PASSAGE SHOWN >>
Segment Open
In Melbourne in the late 1860s he made contributions to Talk of the Town and to the Melbourne Herald. He also became co-editor of the Australian Jurist

== Politics==
Purves was elected for the electorate of Mornington in the Victorian Legislative Assembly on 1 April 1872 as a free trader and constitutionalist. Where he served until 1 February 1880. During this time he soon became known for his oratory. He was offered cabinet rank on several occasions, but his talents and inclinations lay with ideological debate rather than administration. In February 1880 he made a surprising decision to contest the working-class electorate of Footscray, where he was defeated. He tried and lost again in the liberal stronghold of Maryborough in July the same year. He gave up parliamentary ambition and turned his talents in other directions.

==Family==
In 1875 he had married Annie Lavinia Grice in St. Peter's Church, Melbourne; she died in childbirth, and in 1879 he married Eliza Emma Bobridd in St Mark's Church, Darling Point, Sydney. He had one son by his first marriage and two sons and three daughters by the second.

They holidayed at their Family property in Cove Avenue Portsea.

== Australian Natives' Association ==
From the mid-1880s Purves' political talents were channelled through the ANA. He became a regular speaker at ANA public meetings supporting Australian federation and British annexation of the Pacific islands. In his addresses to these meetings Purves developed a vague and ardent vision of Australia's future greatness which he placed sometimes within a renewed British empire, sometime in glorious national independence. This nativist vision was based on the belief – widely accepted within the ANA – that the Anglo-Saxon race would evolve to new heights in Australia, and that the superior virtues of the new race were limited to the native-born.
Segment Closed
ENTRIES PROVIDED >>
Segment Open
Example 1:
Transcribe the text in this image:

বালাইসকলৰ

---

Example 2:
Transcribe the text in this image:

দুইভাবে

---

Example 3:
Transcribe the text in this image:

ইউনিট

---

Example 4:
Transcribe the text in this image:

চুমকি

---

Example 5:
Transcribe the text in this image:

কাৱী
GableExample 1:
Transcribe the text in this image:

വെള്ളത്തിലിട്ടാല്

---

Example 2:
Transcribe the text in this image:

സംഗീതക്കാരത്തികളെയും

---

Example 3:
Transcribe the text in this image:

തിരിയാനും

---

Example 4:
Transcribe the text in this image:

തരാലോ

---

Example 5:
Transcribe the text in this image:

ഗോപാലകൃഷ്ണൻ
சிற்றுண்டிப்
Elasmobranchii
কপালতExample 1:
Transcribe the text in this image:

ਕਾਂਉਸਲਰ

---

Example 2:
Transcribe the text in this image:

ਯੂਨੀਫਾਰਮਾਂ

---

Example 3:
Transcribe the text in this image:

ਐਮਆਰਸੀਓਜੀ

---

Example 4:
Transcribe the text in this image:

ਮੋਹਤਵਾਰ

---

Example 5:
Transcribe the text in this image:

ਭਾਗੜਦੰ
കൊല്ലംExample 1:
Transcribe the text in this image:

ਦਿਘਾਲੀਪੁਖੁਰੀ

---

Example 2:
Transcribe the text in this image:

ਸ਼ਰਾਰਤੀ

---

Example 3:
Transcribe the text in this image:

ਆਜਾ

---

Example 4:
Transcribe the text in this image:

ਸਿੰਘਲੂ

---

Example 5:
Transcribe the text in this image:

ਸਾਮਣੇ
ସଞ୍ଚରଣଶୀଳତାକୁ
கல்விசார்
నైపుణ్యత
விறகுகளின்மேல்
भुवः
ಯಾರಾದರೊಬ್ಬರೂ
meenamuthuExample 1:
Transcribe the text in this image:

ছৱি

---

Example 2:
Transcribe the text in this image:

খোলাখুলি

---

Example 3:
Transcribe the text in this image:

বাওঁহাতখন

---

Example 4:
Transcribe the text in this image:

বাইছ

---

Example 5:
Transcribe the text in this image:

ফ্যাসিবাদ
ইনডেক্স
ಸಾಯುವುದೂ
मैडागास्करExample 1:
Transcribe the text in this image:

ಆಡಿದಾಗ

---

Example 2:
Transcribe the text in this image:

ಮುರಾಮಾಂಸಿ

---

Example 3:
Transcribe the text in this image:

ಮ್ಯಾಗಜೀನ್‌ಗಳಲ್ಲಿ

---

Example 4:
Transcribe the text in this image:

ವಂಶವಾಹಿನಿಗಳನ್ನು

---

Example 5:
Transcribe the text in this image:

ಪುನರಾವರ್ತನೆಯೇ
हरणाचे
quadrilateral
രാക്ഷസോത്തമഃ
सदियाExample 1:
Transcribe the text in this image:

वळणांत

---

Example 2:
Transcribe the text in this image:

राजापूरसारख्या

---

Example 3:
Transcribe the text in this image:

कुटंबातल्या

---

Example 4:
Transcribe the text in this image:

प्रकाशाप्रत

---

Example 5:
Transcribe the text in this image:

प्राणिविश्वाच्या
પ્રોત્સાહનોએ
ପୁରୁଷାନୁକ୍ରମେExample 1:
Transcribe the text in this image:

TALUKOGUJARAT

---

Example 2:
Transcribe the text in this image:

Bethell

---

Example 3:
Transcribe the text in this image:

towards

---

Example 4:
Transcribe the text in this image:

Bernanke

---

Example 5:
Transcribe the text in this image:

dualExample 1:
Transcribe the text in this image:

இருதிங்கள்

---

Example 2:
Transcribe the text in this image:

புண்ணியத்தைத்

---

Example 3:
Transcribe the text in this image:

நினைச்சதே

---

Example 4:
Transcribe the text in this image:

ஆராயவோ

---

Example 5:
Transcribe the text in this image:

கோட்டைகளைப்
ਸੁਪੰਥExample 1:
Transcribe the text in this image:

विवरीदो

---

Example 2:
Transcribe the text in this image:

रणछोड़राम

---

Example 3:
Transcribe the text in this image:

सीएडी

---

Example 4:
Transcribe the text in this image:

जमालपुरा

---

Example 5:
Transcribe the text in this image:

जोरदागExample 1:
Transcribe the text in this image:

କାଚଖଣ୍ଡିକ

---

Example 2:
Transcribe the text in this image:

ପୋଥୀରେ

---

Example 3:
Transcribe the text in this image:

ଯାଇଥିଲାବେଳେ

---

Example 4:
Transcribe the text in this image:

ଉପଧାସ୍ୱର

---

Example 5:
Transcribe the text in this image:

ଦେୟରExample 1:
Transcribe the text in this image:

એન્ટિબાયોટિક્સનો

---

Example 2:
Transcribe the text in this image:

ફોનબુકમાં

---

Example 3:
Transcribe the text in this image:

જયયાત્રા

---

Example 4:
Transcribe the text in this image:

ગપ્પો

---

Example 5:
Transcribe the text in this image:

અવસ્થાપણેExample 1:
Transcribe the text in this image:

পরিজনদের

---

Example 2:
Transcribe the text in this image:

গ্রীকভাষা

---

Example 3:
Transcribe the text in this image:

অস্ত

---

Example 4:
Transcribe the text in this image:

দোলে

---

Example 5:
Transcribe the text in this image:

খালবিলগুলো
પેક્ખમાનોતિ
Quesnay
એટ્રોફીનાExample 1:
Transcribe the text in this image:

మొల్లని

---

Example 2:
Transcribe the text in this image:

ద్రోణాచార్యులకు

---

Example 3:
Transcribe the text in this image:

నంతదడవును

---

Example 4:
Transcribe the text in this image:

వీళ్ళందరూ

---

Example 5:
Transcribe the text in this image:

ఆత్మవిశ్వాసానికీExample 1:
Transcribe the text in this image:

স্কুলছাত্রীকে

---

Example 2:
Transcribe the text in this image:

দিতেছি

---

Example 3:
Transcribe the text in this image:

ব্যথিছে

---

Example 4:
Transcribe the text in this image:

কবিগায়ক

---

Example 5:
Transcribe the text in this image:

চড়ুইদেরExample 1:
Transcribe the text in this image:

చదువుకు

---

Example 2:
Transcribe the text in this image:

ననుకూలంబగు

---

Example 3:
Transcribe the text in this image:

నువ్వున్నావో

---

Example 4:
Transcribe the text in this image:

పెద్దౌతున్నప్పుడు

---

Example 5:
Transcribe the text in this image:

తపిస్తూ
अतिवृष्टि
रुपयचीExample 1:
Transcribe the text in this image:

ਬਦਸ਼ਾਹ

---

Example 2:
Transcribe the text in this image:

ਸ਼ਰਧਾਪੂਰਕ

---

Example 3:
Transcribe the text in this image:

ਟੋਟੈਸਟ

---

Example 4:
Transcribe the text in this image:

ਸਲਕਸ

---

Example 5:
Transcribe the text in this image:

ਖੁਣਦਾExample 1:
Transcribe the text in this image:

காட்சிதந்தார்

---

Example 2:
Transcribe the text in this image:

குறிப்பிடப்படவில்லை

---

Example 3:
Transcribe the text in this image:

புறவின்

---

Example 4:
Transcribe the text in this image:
Segment Closed
EXERCISES >>
a) In the passage on Purves, which electorate did he contest in February 1880?
b) Please transcribe the passage on Purves from "They holidayed at" up to and including "to the native-born.".
c) Check each statement against the passage on Purves and mark it yes or no, quoting the words that decide it. (i) Purves married Annie Lavinia Grice in 1875 in St. Peter's Church, Melbourne. (ii) Purves won Mornington as a protectionist. (iii) The family holidayed at a property in Cove Avenue, Portsea.

SOLUTIONS FOR EACH TASK >>
a) Footscray.

b)
They holidayed at their Family property in Cove Avenue Portsea.

== Australian Natives' Association ==
From the mid-1880s Purves' political talents were channelled through the ANA. He became a regular speaker at ANA public meetings supporting Australian federation and British annexation of the Pacific islands. In his addresses to these meetings Purves developed a vague and ardent vision of Australia's future greatness which he placed sometimes within a renewed British empire, sometime in glorious national independence. This nativist vision was based on the belief – widely accepted within the ANA – that the Anglo-Saxon race would evolve to new heights in Australia, and that the superior virtues of the new race were limited to the native-born.

c)
(i) Yes: "In 1875 he had married Annie Lavinia Grice in St. Peter's Church, Melbourne"
(ii) No: "as a free trader and constitutionalist"
(iii) Yes: "They holidayed at their Family property in Cove Avenue Portsea."